*Work item A*
Can you transcribe the part of the Preservation of Affordable Housing page that opens with the words containing "Working with residents" and closes with "works is replicable."?
*Work item B*
Which core principles of trauma-informed care does the Preservation of Affordable Housing page name?

___ Text provided ___

GRANT WINNER | RESIDENT SERVICES AND SUPPORT

Preservation of Affordable Housing

Cincinnati, Ohio | East Wareham, Massachusetts |  Independence and Lamar, Missouri

Designing Trauma-Resilient Communities reimagines affordable housing through the lens of trauma-informed care and its core principles: safety, trust, choice, collaboration and empowerment. The innovation aims to move the industry from a compliance mindset to a resilient-communities approach, centered on the premise that affordable housing exists to serve residents.

Three woman holding hands with arms raised and smiling

Preservation of Affordable Housing (POAH) is a nonprofit developer, owner and operator of over 12,000 affordable homes in 11 states and the District of Columbia. The organization specializes in turning properties at risk of being lost to market pressures or physical deterioration into homes that create economic security for residents and revitalize communities.

POAH's breakthrough idea is rooted in its evolving approach to resident services, focusing on creating opportunities for residents to succeed. Since 2015, it has furthered that community-impact initiative by:

  • Training more than 350 staff
  • Developing new data-collection systems
  • Investing more than $6 million annually in its communities

New partnerships with organizations like the Center for Trauma Informed Innovation have informed the push for a trauma-informed model that could be applied across the organization’s properties as well as transform the larger housing sector.

A girl holding up a peace sign

THE CHALLENGE

Trauma is pervasive among American adults and disproportionately affects people of color. Trauma can have a lasting impact on the body and brain. If left unaddressed, it can continue to impede resident and community success. The principles of trauma-informed care have produced good results in health care and education, but to date have not been fully embraced by the affordable housing industry.

As the industry has sought to address the growing housing crisis, organizations like POAH have been constrained to apply a risk-management or compliance lens to their work, responding to the needs of funders and regulators. For residents, some of whom have experienced individual or community trauma, a risk-management approach can send subtle (or obvious) messages that they cannot be trusted. This approach can also frustrate front line staff. As a consequence, affordable housing owners see high resident turnover and lack of engagement in supportive services as well as disengagement and low retention among staff.

SOLUTION: DESIGNING TRAUMA-RESILIENT COMMUNITIES

POAH believes that affordable housing exists to serve its residents – and that applying trauma-informed principles to affordable housing is an idea whose time has come.

Working with residents and staff at four of its developments, POAH will develop and implement changes to resident services programs, property management practices and to the physical design of the sites, testing for efficacy along the way. Suggestions might include creating better sight lines in lobbies and corridors, introducing healing color palettes and reconfiguring where staff sit in public areas. The team will work with key partners to document physical layout redesigns and systems changes, making sure what works is replicable.

___ Entries provided ___

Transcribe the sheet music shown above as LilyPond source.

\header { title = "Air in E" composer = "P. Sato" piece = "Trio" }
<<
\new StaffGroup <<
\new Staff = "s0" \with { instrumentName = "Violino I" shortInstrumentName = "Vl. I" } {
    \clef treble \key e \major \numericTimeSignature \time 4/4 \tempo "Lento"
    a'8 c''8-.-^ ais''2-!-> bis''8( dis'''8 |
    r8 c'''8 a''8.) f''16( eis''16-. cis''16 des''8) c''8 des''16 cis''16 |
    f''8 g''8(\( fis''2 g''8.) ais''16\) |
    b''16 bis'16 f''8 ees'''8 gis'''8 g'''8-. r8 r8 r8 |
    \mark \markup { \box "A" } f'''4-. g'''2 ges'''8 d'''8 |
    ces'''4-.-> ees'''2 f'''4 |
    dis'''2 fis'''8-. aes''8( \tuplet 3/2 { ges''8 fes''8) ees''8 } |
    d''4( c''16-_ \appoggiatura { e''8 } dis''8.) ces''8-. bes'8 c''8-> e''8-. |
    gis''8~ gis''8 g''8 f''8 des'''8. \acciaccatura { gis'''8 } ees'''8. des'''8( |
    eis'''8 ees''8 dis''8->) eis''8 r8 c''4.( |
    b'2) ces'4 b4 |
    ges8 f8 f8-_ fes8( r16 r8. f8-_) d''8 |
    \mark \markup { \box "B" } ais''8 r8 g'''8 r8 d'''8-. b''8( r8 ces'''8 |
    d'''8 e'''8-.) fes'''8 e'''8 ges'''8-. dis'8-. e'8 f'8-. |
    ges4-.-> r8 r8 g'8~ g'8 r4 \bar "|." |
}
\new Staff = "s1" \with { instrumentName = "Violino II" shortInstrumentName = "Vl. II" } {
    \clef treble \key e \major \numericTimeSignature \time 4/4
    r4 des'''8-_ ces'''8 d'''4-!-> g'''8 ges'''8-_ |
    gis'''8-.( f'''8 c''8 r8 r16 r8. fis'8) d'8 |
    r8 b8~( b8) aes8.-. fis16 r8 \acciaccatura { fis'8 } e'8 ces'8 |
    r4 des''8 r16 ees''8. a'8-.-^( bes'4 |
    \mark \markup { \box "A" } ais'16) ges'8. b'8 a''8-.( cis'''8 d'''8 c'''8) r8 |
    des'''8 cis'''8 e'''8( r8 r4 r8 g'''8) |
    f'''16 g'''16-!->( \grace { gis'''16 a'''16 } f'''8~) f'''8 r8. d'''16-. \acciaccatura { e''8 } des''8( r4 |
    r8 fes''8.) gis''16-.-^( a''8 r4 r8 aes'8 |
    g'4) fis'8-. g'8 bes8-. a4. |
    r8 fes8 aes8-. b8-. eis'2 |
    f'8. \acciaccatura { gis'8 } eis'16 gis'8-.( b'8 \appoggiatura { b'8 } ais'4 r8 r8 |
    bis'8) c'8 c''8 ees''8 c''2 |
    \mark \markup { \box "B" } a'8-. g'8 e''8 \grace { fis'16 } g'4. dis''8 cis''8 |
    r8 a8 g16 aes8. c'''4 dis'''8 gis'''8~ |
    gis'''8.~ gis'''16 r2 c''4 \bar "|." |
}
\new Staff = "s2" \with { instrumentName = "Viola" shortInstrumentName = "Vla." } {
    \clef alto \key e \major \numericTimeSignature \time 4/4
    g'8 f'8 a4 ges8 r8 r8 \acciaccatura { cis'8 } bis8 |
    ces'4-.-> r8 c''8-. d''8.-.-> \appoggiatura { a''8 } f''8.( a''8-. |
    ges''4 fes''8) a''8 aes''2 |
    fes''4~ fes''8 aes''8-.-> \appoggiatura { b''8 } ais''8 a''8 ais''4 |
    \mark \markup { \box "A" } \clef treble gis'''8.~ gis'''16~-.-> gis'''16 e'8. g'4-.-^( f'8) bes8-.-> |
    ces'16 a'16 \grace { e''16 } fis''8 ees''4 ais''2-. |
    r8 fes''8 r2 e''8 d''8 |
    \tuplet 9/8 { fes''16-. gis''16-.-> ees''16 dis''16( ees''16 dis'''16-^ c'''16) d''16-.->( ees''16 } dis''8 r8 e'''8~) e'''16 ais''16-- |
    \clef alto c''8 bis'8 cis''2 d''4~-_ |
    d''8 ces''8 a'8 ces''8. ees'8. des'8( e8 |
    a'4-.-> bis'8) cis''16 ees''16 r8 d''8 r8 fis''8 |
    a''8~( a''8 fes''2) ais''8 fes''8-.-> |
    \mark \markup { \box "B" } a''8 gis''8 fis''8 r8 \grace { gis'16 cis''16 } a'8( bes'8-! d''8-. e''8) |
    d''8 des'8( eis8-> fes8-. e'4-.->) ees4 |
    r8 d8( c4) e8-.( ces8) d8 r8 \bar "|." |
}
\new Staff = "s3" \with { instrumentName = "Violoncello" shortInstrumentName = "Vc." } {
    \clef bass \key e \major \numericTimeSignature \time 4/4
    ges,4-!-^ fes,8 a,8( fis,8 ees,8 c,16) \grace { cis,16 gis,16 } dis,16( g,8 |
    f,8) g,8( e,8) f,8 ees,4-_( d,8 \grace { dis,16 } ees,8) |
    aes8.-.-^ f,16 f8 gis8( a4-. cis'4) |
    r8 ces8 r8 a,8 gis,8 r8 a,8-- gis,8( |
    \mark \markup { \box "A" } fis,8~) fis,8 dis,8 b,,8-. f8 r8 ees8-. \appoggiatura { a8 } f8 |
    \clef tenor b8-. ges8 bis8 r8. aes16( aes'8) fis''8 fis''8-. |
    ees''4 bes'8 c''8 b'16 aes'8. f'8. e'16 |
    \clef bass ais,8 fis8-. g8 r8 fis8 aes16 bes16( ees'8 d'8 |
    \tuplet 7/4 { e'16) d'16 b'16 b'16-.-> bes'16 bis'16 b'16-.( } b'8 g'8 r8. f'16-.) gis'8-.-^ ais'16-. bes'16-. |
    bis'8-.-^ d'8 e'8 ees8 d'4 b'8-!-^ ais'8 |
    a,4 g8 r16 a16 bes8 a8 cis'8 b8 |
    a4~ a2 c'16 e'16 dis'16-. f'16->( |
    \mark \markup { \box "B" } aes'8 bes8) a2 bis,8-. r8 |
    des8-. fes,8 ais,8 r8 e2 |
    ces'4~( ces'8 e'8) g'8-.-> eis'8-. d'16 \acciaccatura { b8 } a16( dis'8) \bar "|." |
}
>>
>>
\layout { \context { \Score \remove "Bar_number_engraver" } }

___

*Response area A*
Working with residents and staff at four of its developments, POAH will develop and implement changes to resident services programs, property management practices and to the physical design of the sites, testing for efficacy along the way. Suggestions might include creating better sight lines in lobbies and corridors, introducing healing color palettes and reconfiguring where staff sit in public areas. The team will work with key partners to document physical layout redesigns and systems changes, making sure what works is replicable.

*Response area B*
Safety, trust, choice, collaboration and empowerment.